Action item: Please restate the records that follow exactly, skipping their images.

Saved entries:
═══
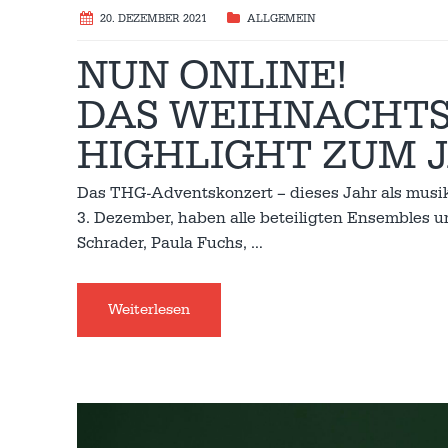
20. DEZEMBER 2021
ALLGEMEIN
NUN ONLINE!
DAS WEIHNACHTS
HIGHLIGHT ZUM 
Das THG-Adventskonzert – dieses Jahr als musik
3. Dezember, haben alle beteiligten Ensembles un
Schrader, Paula Fuchs,
…
Weiterlesen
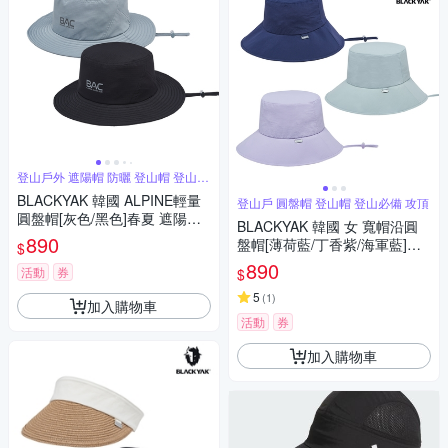
登山戶外 遮陽帽 防曬 登山帽 登山必
備
BLACKYAK 韓國 ALPINE輕量
登山戶 圓盤帽 登山帽 登山必備 攻頂
圓盤帽[灰色/黑色]春夏 遮陽帽
BLACKYAK 韓國 女 寬帽沿圓
漁夫帽 防水帽 中性款 BYCB1N
890
盤帽[薄荷藍/丁香紫/海軍藍]春
$
AF02
夏 遮陽帽 登山帽 圓盤帽 休閒
890
活動
券
$
帽 女性款 BYCB1WAF03
5
(
1
)
加入購物車
活動
券
加入購物車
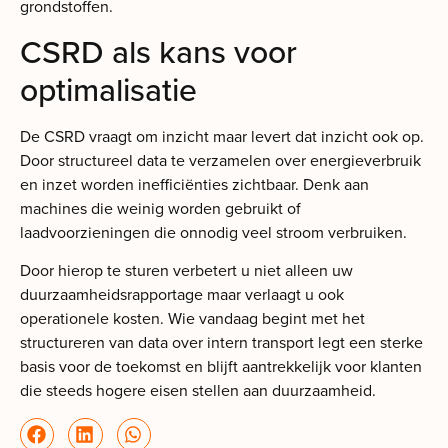
grondstoffen.
CSRD als kans voor
optimalisatie
De CSRD vraagt om inzicht maar levert dat inzicht ook op.
Door structureel data te verzamelen over energieverbruik
en inzet worden inefficiënties zichtbaar. Denk aan
machines die weinig worden gebruikt of
laadvoorzieningen die onnodig veel stroom verbruiken.
Door hierop te sturen verbetert u niet alleen uw
duurzaamheidsrapportage maar verlaagt u ook
operationele kosten. Wie vandaag begint met het
structureren van data over intern transport legt een sterke
basis voor de toekomst en blijft aantrekkelijk voor klanten
die steeds hogere eisen stellen aan duurzaamheid.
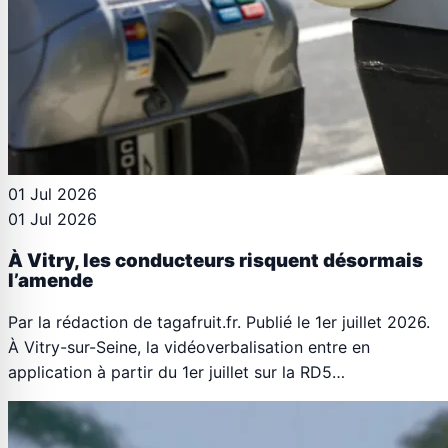
01 Jul 2026
01 Jul 2026
À Vitry, les conducteurs risquent désormais
l’amende
Par la rédaction de tagafruit.fr. Publié le 1er juillet 2026.
À Vitry-sur-Seine, la vidéoverbalisation entre en
application à partir du 1er juillet sur la RD5…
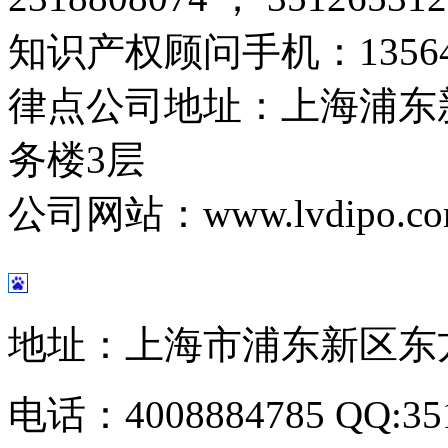
知识产权顾问手机：
1356
律点公司地址：上海浦东新
务楼3层
公司网站：
www.lvdipo.c
地址：上海市浦东新区东方路
电话：4008884785 QQ:351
═══
Exercise solution:
20. DEZEMBER 2021
ALLGEMEIN
NUN ONLINE!
DAS WEIHNACHTS
HIGHLIGHT ZUM 
Das THG-Adventskonzert – dieses Jahr als musik
3. Dezember, haben alle beteiligten Ensembles un
Schrader, Paula Fuchs,
…
Weiterlesen
登山戶外 遮陽帽 防曬 登山帽 登山必
備
BLACKYAK 韓國 ALPINE輕量
登山戶 圓盤帽 登山帽 登山必備 攻頂
圓盤帽[灰色/黑色]春夏 遮陽帽
BLACKYAK 韓國 女 寬帽沿圓
漁夫帽 防水帽 中性款 BYCB1N
890
盤帽[薄荷藍/丁香紫/海軍藍]春
$
AF02
夏 遮陽帽 登山帽 圓盤帽 休閒
890
活動
券
$
帽 女性款 BYCB1WAF03
5
(
1
)
加入購物車
活動
券
加入購物車
grondstoffen.
CSRD als kans voor
optimalisatie
De CSRD vraagt om inzicht maar levert dat inzicht ook op.
Door structureel data te verzamelen over energieverbruik
en inzet worden inefficiënties zichtbaar. Denk aan
machines die weinig worden gebruikt of
laadvoorzieningen die onnodig veel stroom verbruiken.
Door hierop te sturen verbetert u niet alleen uw
duurzaamheidsrapportage maar verlaagt u ook
operationele kosten. Wie vandaag begint met het
structureren van data over intern transport legt een sterke
basis voor de toekomst en blijft aantrekkelijk voor klanten
die steeds hogere eisen stellen aan duurzaamheid.
01 Jul 2026
01 Jul 2026
À Vitry, les conducteurs risquent désormais
l’amende
Par la rédaction de tagafruit.fr. Publié le 1er juillet 2026.
À Vitry-sur-Seine, la vidéoverbalisation entre en
application à partir du 1er juillet sur la RD5…
知识产权顾问手机：
1356
律点公司地址：上海浦东新
务楼3层
公司网站：
www.lvdipo.c
地址：上海市浦东新区东方路
电话：4008884785 QQ:351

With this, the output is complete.